Il n’empêche que les résultats devront être répliqués avant de leur conférer une portée universelle, selon les normes scientifiques qui restent en vigueur, en dépit des progrès et de l’atomisation de la science qui la rend de moins en moins accessible à ceux qui ne sont pas de tel ou tel pré carré…
240 000 nanoparticules de plastique par litre d’eau embouteillée
L’imagerie hyperspectrale sensible à bande étroite boostée par les algorithmes a été appliquée à des bouteilles d’eau : c’est ainsi qu’une concentration de 2,4 ± 1,3 × 105 particules de nanoplastiques par litre, soit 240 000, a été mesurée, une valeur qui dépasse largement (d’un facteur deux à trois) la concentration de microplastiques mesurée dans d’autres études. Il faut y ajouter une hétérogénéité considérable et une non orthogonalité des particules en termes de composition et de morphologie. Un éclairage scientifique nouveau sur le nanomonde, de quoi inquiéter en théorie, si l’eau de boisson est ainsi polluée et s’il s’avère que ces minuscules particules peuvent franchir toutes les barrières de l’organisme et accéder ainsi aux organes les plus nobles, ce qui reste à prouver. Il faut raison garder, car rien ne prouve à l’heure actuelle que ces nanoparticules ingérées puissent avoir la moindre toxicité, leur biodisponibilité n’étant même pas connue. Par ailleurs, la plupart des plastiques identifiés ont manifestement d’autres sources que les bouteilles, ce qui amène à s’interroger sur leur origine en envisageant toutes les étapes qui mènent du recueil de l’eau à sa mise en bouteille, autrement dit cette dernière n’est peut-être pas la coupable, en dépit des apparences…
La nocivité des nano-microparticules chez l’humain n’est d’ailleurs pas établie, face à la multiplicité des agressions chimiques et physiques de toute nature dont notre environnement est porteur. Le nanomonde qui nous renvoie à l’infiniment petit contient une multitude de petites particules qui nous cernent véritablement et faire la part de celles qui sont nocives au sein de cet environnement hostile est une véritable gageure, quand bien même on retrouve du plastique dans le lait maternel et le sang, si l’on en croit certaines études encore peu nombreuses. Le sujet doit être creusé, avant de jeter les bouteilles en plastique avec l’eau qu’elles contiennent.
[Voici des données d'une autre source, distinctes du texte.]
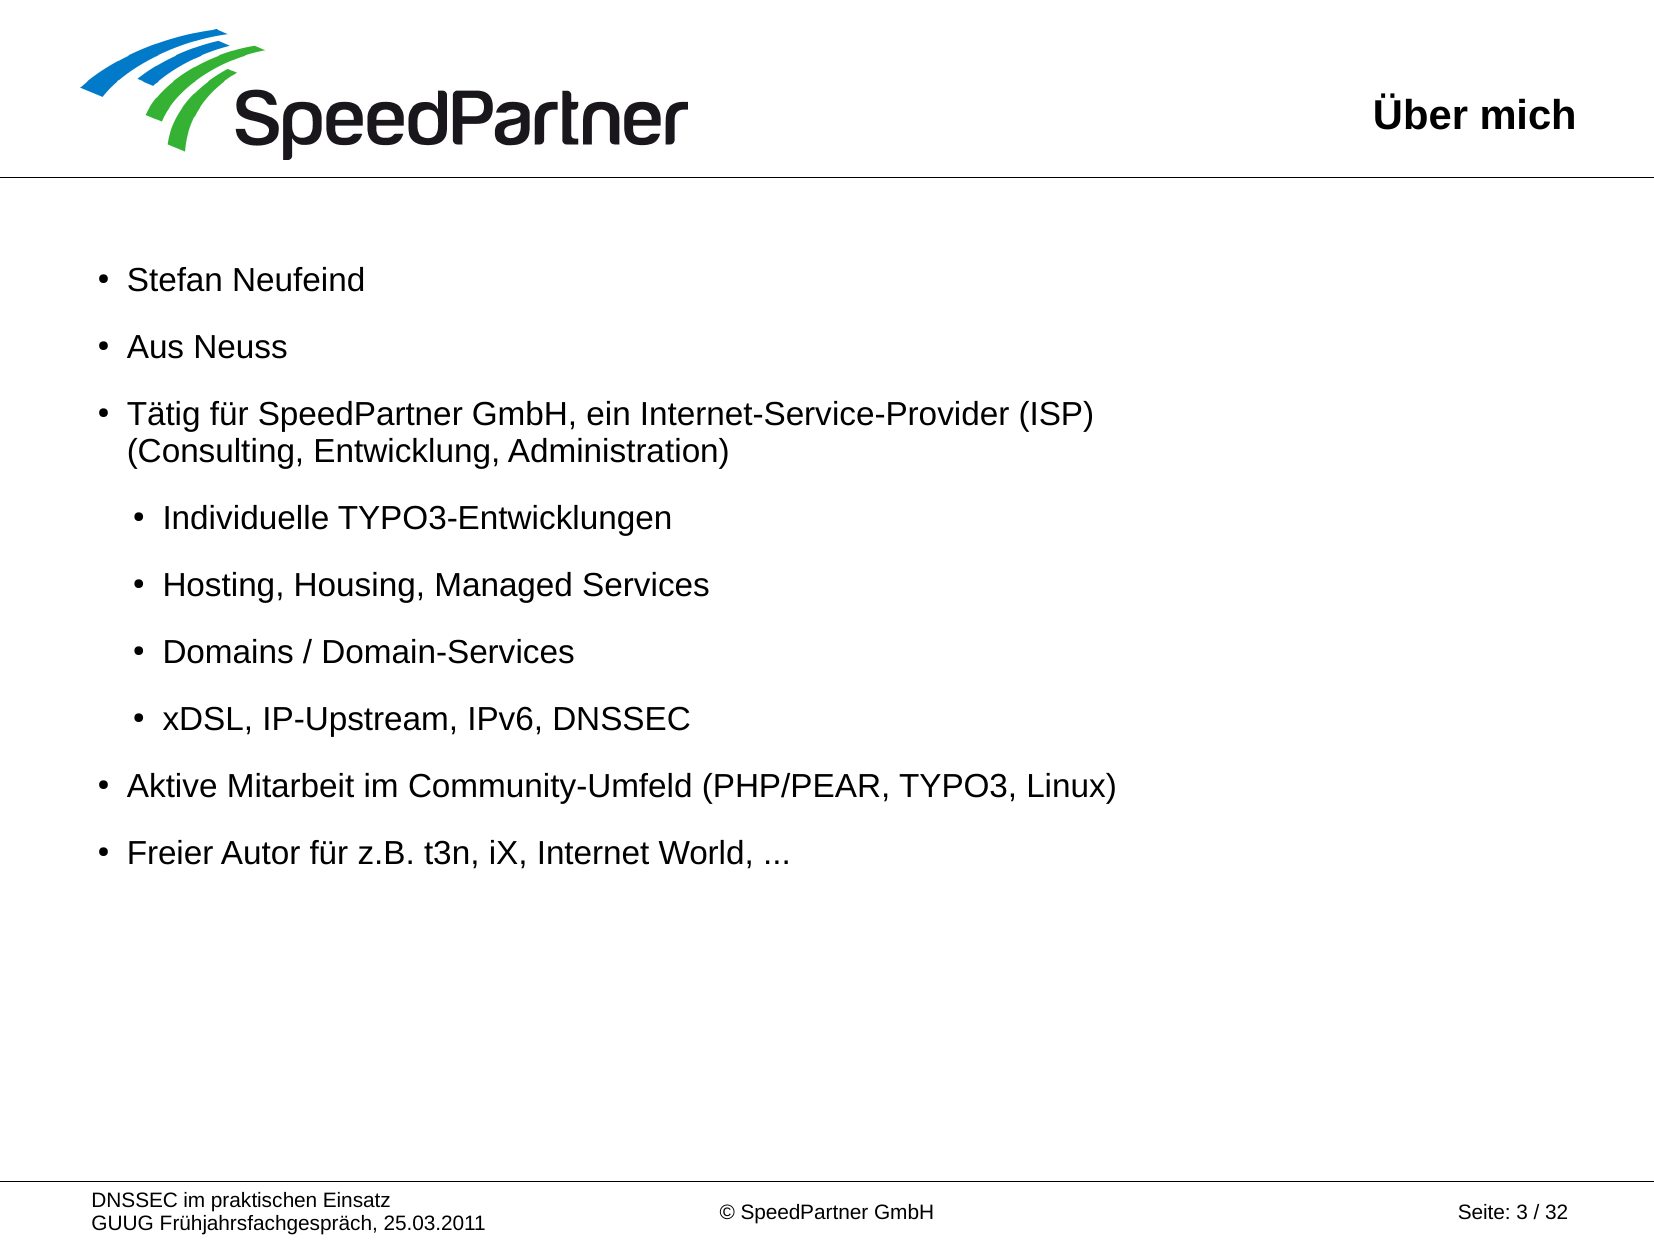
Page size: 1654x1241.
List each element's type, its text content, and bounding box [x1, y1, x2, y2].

text_box Stefan Neufeind Aus Neuss Tätig für SpeedPartner GmbH, ein Internet-Service-Provider (ISP) (Consulting, Entwicklung, Administration) Individuelle TYPO3-Entwicklungen Hosting, Housing, Managed Services Domains / Domain-Services xDSL, IP-Upstream, IPv6, DNSSEC Aktive Mitarbeit im Community-Umfeld (PHP/PEAR, TYPO3, Linux) Freier Autor für z.B. t3n, iX, Internet World, ... [82, 253, 1565, 1177]
picture [80, 29, 688, 160]
title Über mich [590, 70, 1577, 160]
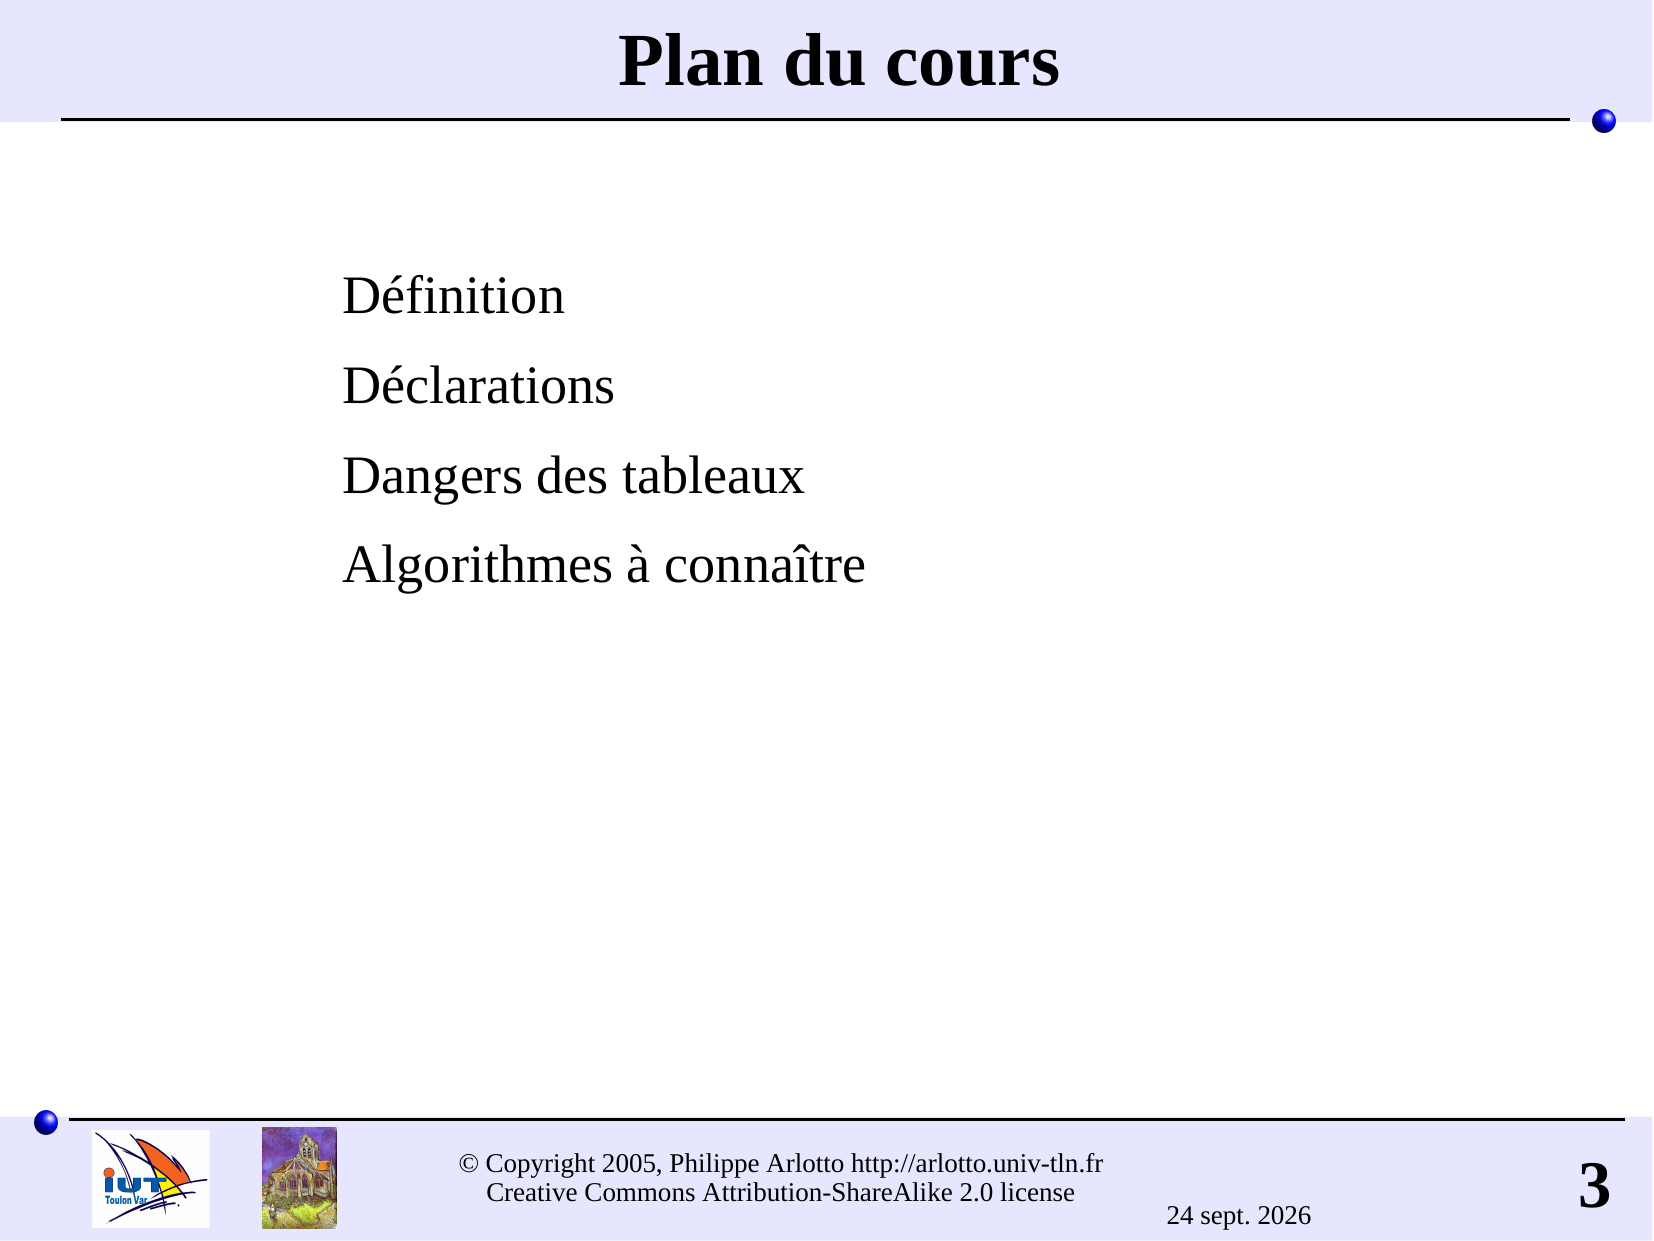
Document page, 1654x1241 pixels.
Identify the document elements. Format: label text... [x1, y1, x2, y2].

picture [262, 1127, 337, 1229]
title Plan du cours [95, 14, 1585, 107]
list Définition Déclarations Dangers des tableaux Algorithmes à connaître [324, 265, 1211, 843]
Le retour aux bouteilles en verre consignées n’en serait pas moins souhaitable, à la lueur d’autres menaces macroscopiques qui jalonnent les océans, mais in fine les résultats de cette étude pourraient plaider également en faveur de cette mesure, si l’on fait appel au principe de précaution… A cette aune, l’eau du robinet n’est guère plus fréquentable car elle n’est pas à l’abri d’autres polluants tout aussi minuscules, y compris nano et microplastiques provenant de son environnement.